> AIM: Render this sentence from the Moon Town passage in Spanish: "Each neighborhood of 20 to 30 dwellings shares one main tank of water."

> EXCERPT PROVIDED:
World Shock . . .
It’s like culture shock, except for everything. You have to learn to walk again. You can see forests and oceans and mountains all the time – if you look through a window at the Earth. To adapt to the moon, Moon Town took a whole new approach to life.
. . . New Ways
To create and live in Moon Town, here’s what you need to know.
General Structural Engineering
Living spaces on the moon have to be pressure vessels placed mostly underground. In the vision here, exterior walls are made of basalt and the pressure of the atmosphere is contained by cables of basalt fiber.
Each hab portrayed has been designed for proper thermal control, low radiation exposure, plentiful sunlight, consistently good air and water quality, and a pleasant auditory environment (meaning damping of echoes).
97% of your time is going to be spent indoors. Nature for you is only the small and limited gardens of the habs. Each cubic meter is precious. Individual dwellings and most business spaces are restricted to the minimum adequate volume. There is great aesthetic freedom though, because there is little need to think about structural strength, utilities are provided, and there is no weather.
Water and Air
Each neighborhood of 20 to 30 dwellings shares one main tank of water. Activities that greatly impact air quality are also mostly done in one central area of each such neighborhood – cooking, laundry, baths, and handicrafts.
The wealth of robots and electricity
Each neighborhood also shares a suite of robots which together can handle almost any menial labor. This makes sharing facilities much smoother.
The town gets so much power beamed to it from space solar power stations, residents go looking for ways to use more of it. People commonly add mechanisms to their homes that fold and unfold entire rooms as needed.
Sunlight and Windows
On the moon, the existence of a window indicates a calculation was made that the value of the light and view obtained outweighs the cost of the radiation exposure that goes with it. There are a few approaches to that:
- Pipe light in from parabolic mirrors via a fiberoptic cable. Sunlight is obtained and no radiation comes with it, but the sun doesn’t look natural and no exterior view comes with it
- Place windows such that the view is almost entirely of the ground. The radiation that is risky penetrates the ground, it doesn’t scatter, so views of the ground are free of it.
- Build radiation blinds – glazed roofs with many very tall arches spaced along them. About half the sun still gets in while the geometry protects you from the dangerous particles of cosmic radiation from most angles, leaving a dose that is probably safe even with long exposure.

> DATA ENTRIES:
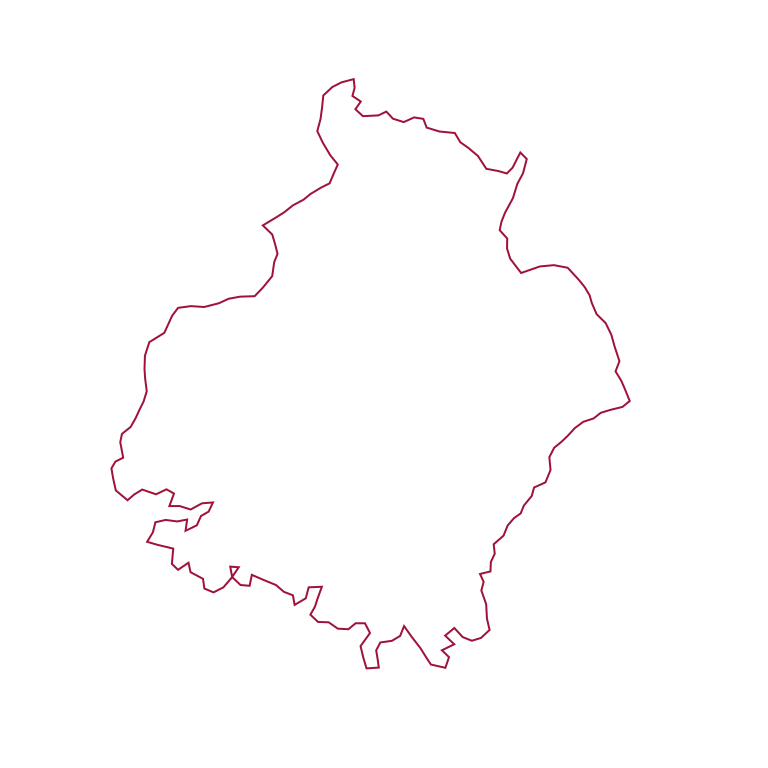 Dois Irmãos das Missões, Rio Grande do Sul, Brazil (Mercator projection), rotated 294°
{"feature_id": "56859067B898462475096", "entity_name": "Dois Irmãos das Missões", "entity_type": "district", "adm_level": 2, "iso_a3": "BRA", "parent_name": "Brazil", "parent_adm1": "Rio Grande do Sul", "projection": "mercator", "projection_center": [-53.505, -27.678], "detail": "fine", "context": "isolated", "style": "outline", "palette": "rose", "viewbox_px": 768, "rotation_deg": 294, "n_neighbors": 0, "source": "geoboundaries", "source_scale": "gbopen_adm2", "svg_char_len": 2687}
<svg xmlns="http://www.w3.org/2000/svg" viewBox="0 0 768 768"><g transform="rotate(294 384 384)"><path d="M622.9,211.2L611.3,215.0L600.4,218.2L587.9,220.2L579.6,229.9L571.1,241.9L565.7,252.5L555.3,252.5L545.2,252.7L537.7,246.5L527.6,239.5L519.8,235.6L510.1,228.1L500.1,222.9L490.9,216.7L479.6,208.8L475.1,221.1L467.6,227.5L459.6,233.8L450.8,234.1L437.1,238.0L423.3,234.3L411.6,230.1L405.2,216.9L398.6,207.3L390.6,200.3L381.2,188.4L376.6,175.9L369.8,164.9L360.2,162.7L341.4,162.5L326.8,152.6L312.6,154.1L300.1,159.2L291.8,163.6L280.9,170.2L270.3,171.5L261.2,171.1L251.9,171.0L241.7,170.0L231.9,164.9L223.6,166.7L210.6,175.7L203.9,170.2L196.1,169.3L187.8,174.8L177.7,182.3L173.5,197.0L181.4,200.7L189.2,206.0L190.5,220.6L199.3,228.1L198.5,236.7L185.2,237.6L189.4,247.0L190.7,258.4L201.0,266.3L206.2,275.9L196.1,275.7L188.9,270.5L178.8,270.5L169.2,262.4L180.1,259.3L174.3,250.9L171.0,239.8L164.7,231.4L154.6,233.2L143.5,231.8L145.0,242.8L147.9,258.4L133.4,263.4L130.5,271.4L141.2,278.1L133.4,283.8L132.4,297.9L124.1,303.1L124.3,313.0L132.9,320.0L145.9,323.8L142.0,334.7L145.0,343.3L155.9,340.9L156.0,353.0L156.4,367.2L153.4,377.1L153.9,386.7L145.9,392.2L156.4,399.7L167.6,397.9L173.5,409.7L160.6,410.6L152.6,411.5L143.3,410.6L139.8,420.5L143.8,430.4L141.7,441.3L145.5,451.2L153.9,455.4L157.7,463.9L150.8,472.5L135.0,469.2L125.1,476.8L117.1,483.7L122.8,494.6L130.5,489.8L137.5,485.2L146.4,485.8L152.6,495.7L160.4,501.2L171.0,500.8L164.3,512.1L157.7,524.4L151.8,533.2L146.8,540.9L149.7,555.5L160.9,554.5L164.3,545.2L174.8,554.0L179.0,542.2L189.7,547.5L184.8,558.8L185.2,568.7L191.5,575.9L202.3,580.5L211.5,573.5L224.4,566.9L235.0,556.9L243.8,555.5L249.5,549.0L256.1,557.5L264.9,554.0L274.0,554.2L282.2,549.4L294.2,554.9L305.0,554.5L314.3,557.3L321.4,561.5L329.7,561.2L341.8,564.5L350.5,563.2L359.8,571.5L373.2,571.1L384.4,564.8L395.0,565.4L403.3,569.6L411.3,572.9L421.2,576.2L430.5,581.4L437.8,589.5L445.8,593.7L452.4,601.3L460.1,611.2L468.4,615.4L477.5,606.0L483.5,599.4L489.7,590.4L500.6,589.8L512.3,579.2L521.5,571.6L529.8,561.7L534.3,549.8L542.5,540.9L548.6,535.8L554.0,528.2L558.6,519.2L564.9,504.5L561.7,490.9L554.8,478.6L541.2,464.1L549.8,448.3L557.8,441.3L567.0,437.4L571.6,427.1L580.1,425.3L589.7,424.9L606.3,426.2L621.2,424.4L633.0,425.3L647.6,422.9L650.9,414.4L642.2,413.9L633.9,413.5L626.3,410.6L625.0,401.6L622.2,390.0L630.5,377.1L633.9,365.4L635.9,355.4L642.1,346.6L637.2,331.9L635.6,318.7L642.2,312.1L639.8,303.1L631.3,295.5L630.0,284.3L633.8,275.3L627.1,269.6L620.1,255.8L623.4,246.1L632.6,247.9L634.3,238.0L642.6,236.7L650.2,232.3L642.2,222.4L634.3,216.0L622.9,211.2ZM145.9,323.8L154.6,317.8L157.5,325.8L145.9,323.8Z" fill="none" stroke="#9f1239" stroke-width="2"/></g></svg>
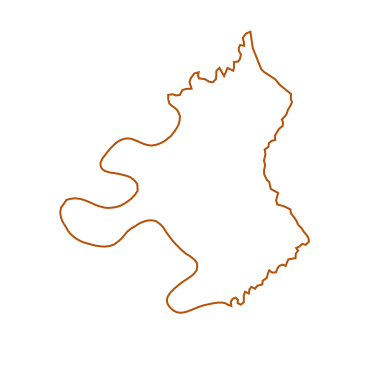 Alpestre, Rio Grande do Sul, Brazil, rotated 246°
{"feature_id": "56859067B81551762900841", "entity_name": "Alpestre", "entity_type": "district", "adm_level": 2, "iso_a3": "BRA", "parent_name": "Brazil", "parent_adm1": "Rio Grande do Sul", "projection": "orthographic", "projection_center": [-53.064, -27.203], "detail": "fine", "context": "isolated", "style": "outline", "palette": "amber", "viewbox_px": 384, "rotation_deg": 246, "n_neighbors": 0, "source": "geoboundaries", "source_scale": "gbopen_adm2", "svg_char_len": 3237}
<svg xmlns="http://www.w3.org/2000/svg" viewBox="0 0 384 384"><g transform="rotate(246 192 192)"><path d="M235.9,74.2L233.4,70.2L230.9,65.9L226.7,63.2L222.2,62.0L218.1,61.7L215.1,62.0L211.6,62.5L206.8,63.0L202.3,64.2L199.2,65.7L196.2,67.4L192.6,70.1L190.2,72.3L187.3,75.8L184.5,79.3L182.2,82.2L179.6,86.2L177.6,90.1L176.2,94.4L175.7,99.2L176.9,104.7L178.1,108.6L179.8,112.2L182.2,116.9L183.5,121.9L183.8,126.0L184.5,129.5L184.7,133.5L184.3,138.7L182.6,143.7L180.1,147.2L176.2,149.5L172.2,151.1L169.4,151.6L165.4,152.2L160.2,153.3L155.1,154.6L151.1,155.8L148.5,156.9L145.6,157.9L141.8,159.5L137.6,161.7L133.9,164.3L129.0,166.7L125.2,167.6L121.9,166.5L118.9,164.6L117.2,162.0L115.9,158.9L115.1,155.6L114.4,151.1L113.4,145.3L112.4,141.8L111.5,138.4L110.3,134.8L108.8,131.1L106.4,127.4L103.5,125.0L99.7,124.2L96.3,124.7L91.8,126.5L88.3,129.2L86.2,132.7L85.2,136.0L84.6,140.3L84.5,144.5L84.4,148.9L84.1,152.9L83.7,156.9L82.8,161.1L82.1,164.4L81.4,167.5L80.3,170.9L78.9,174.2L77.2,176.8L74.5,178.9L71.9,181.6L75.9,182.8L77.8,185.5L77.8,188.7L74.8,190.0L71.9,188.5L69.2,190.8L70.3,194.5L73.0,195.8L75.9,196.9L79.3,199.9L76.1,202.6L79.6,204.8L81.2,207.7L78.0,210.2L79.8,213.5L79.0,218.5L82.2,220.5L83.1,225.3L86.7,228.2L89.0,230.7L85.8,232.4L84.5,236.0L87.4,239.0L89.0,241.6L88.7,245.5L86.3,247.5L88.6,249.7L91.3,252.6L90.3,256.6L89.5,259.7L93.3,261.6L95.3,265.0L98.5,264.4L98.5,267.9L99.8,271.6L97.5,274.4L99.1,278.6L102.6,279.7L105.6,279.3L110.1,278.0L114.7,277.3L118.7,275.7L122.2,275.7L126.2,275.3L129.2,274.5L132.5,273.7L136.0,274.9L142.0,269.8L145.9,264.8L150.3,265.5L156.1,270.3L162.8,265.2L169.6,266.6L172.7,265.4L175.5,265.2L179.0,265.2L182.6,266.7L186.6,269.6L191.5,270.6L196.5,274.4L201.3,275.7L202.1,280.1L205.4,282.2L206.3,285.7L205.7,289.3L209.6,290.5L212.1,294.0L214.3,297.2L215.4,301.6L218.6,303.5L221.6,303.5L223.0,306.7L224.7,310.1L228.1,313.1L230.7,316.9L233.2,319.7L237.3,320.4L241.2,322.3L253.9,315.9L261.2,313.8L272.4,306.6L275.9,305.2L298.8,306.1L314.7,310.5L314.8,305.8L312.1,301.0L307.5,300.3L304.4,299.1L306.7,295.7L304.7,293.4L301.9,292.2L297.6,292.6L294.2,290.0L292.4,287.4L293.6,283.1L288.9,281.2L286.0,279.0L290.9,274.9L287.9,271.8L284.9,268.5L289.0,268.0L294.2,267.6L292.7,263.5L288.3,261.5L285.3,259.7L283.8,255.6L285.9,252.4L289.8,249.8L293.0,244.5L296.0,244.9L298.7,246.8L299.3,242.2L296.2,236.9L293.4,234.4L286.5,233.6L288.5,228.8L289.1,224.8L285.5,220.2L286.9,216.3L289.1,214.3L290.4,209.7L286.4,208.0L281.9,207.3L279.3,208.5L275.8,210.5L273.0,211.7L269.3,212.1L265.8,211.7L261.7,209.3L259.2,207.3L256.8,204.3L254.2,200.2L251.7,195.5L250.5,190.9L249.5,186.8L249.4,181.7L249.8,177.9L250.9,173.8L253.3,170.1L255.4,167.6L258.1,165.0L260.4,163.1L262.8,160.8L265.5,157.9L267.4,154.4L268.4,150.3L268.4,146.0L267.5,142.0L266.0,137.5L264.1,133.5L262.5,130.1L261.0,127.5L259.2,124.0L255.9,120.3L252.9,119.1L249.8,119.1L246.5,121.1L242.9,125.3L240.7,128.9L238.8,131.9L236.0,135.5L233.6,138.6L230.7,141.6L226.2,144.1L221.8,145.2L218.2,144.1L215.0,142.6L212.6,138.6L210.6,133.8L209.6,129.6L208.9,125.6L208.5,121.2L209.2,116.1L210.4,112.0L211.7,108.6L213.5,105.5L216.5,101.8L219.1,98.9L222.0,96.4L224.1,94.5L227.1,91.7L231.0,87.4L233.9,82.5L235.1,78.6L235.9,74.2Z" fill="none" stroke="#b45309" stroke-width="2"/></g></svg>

> RESULT FOR THIS TASK: Cada vecindario de 20 a 30 viviendas comparte un tanque principal de agua.